A framework to incorporate non-monotonic reasoning into constraint logic programming

Abstract

Impressive work has been done in the last years concerning the meaning of negation and disjunction in logic programs, but most of this research concentrated on propositional programs only. While it suffices to consider the propositional case for investigating general properties and the overall behavior of a semantics, we feel that for real applications and for computational purposes an implementation should be able to handle first-order programs without grounding them. In this paper we present a theoretical framework by defining a calculus of program transformations that apply directly to rules with variables and function symbols.

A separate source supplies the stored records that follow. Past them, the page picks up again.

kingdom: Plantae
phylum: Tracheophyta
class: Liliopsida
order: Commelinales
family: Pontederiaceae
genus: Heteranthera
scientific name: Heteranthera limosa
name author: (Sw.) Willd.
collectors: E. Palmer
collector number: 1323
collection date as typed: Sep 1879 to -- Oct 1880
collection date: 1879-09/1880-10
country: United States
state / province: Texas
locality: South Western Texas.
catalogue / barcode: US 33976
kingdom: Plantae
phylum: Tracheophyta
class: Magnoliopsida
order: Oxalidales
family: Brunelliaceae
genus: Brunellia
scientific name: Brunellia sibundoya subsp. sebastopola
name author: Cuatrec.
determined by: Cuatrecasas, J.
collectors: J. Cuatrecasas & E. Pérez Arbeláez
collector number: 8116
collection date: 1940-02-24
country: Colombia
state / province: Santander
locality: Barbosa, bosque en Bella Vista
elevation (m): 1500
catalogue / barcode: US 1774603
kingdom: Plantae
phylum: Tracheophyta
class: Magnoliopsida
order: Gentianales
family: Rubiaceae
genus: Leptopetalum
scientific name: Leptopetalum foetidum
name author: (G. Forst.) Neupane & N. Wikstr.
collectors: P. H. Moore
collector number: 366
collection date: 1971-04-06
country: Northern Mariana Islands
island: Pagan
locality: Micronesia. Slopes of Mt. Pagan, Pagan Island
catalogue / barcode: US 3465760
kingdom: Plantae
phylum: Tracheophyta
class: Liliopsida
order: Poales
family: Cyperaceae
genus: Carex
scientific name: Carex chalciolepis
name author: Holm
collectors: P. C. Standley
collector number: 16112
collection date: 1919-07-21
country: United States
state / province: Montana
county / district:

Our main results are that (a) this calculus is weakly confluent for arbitrary programs (i.e., it has the normal form property), (b) it is weakly terminating for Datalog ∨,¬ programs, (c) for finite ground programs it is equivalent to a weakly terminating calculus introduced by Brass and Dix (S.Brass, J.Dix, in: J.Dix, L.Pereira, T.Przymusinski (Eds.), Non-monotonic Extensions of Logic Programming, Springer Lecture Notes in Artificial Intelligence, Vol.927, Springer, Berlin, 1995, pp. 127–155), and (d) it approximates a generalization of Disjunctive Well-founded semantics (D-WFS) for arbitrary programs. We achieve this by transforming program rules into rules with equational constraints thereby using heavily methods and techniques from constraint logic programming (CLP). In particular, disconnection-methods play a crucial role. In principle, any constraint theory known from CLP can be exploited in the context of non-monotonic reasoning, not only equational constraints over the Herbrand domain. However, the respective constraint solver must be able to treat negative constraints of the considered constraint domain. In summary, this work yields the basis for a general combination of two paradigms: constraint logic programming and non-monotonic reasoning.